Tu n'as pas le droit!Elle n'a pas encore trente ans mais ça n'a aucune espèce d'importance, ne fête plus ses anniversaires depuis longtemps. Et personne ne lui souhaite bonheur, amour, longue vie ou santé, même les ombres ne semblent pas l'aimer.
Elle sourit, ses sourires ne sont rien.
Il y a une librairie dans la ville, il y a une femme qui y vit, il y a une autre femme qui est morte aussi, ne vieillit plus, n'existe plus.
Une soeur qui n'est plus une soeur mais une tragédie.
”Suis-je la gardienne de mon aînée?”Une aînée plus belle, tellement belle, et intelligente, et lumineuse aussi, capable de tout par un sourire.
D'aimer une soeur cadette qui elle, ne l'aimait pas, bien trop sombre, beaucoup trop sombre pour cela.
Kennedy n'a pas tué sa soeur, elle a simplement été incapable de la sauver. Cela est une histoire étrange, trop d'ombres et pas assez de regrets...
Cela s'est passé à Londres, les deux soeurs y suivaient leurs études. Il y a eu un accident, quelque chose dont on ne peut plus parler car ce ne serait pas pitié mais voyeurisme. Il y a eut un accident, périphrase maladroite pour dire que la plus belle des deux soeurs, mourut.
Plusieurs rumeurs : un chasseur, un assassinat, une main pâle, du sang, Kennedy incapable de réciter le sort capable de sauver cette soeur bien meilleure qu'elle, parce que sa magie a trop de noirceur elle aussi...
Une main qui retombe puisque le corps est désormais sans vie. Une faute....
Quelque chose qui ne s'explique pas, ne s'expliquera jamais.
Un cercueil mis en terre, avant cela une réunion familiale pour les parents orphelins, les oncles, les tantes...
Et eux, qui avaient déjà perdu une fille, choisirent de maudire l'enfant restante. Pas de la tuer, car qui peut tuer sa propre chair, son propre sang?
La punir, ne le méritait-elle pas?
Elle qui n'avait pu sauver sa soeur.
Elle qui avait survécu, plutôt que sa soeur...Pour cela, toute la famille dût participer. Ils condamnèrent Kennedy à vivre, car ils l'aimaient, mais ils la condamnèrent aussi à ne jamais connaître le bonheur, à souffrir de corps, de coeur, de la main et de la bouche de tous ceux avec qui elle voudrait se lier.
D'aimer, mais non point comme l'on demande aux gens d'aimer, avec amour, avec passion, mais avec douleur et sans sentiments surtout. Et que son regard et son coeur n'aillent que vers celui ou ceux capable de la mener à sa perte.
Tout comme elle avait elle-même mené sa chère soeur à la sienne, cette soeur qui l'avait aimé fort, tellement fort.
Un juste retour des choses...
La mère de Kennedy mourut quelques mois après avoir lancé cette malédiction. Son père resta faible, quitta la ville. Est-il encore vivant aujourd'hui? Kennedy n'en sait rien. Quant aux oncles, aux tantes, au reste de la famille, ils vivent tous éparpillés aux quatre coins de l'Angleterre, chacun est retourné en sa demeure.

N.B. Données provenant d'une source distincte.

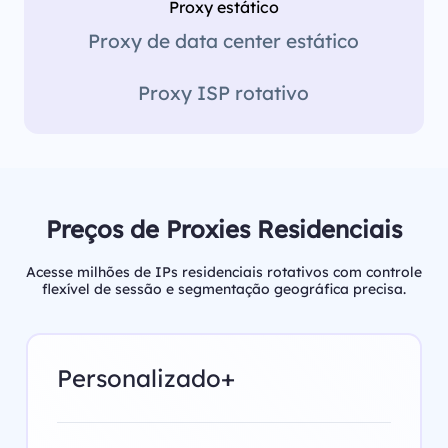
Proxy estático
Proxy de data center estático
Proxy ISP rotativo
Preços de Proxies Residenciais
Acesse milhões de IPs residenciais rotativos com controle
flexível de sessão e segmentação geográfica precisa.
Personalizado+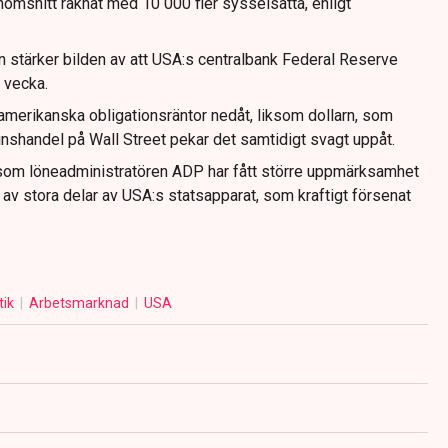
nomsnitt räknat med 10 000 fler sysselsatta, enligt
n stärker bilden av att USA:s centralbank Federal Reserve
 vecka.
merikanska obligationsräntor nedåt, liksom dollarn, som
rminshandel på Wall Street pekar det samtidigt svagt uppåt.
er som löneadministratören ADP har fått större uppmärksamhet
v stora delar av USA:s statsapparat, som kraftigt försenat
tik
Arbetsmarknad
USA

Ne reste que Kennedy. Elle a une petite librairie et les livre qu'elle y vend sont des contes et autres histoires merveilles tout plein de cet espoir qu'elle ne possède plus.
Elle a une petite librairie, elle a une malédiction aussi, qu'elle portera en elle jusqu'à sa mort.

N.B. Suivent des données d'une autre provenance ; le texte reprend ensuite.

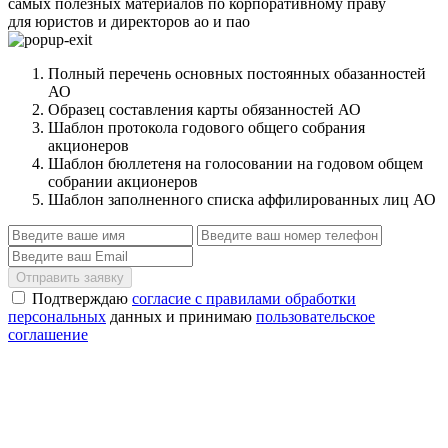
самых полезных материалов по корпоративному праву
для юристов и директоров ао и пао
Полный перечень основных постоянных обазанностей
АО
Образец составления карты обязанностей АО
Шаблон протокола годового общего собрания
акционеров
Шаблон бюллетеня на голосовании на годовом общем
собрании акционеров
Шаблон заполненного списка аффилированных лиц АО
Отправить заявку
Подтверждаю
согласие с правилами обработки
персональных
данных и принимаю
пользовательское
соглашение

Depuis douze jours, le brouillard s'est levé. Une autre malédiction, un autre châtiment. Entre l'ombre des étagères et du comptoir, Kennedy ne sait pas de quel côté elle est : les punis, les damnés, elle qui en est-une aussi à son propre niveau, ou bien les bourreaux, car la femme semble aimer à voir les gens souffrir...
Veut-elle réellement voir une malédiction se briser quand la sienne ne le sera jamais?
Il y a une librairie dans la ville, la femme qui y attend ne vous porteras pas malheur, n'ayez craintes...
Vous, en revanche, ne lui apporterez jamais que souffrances.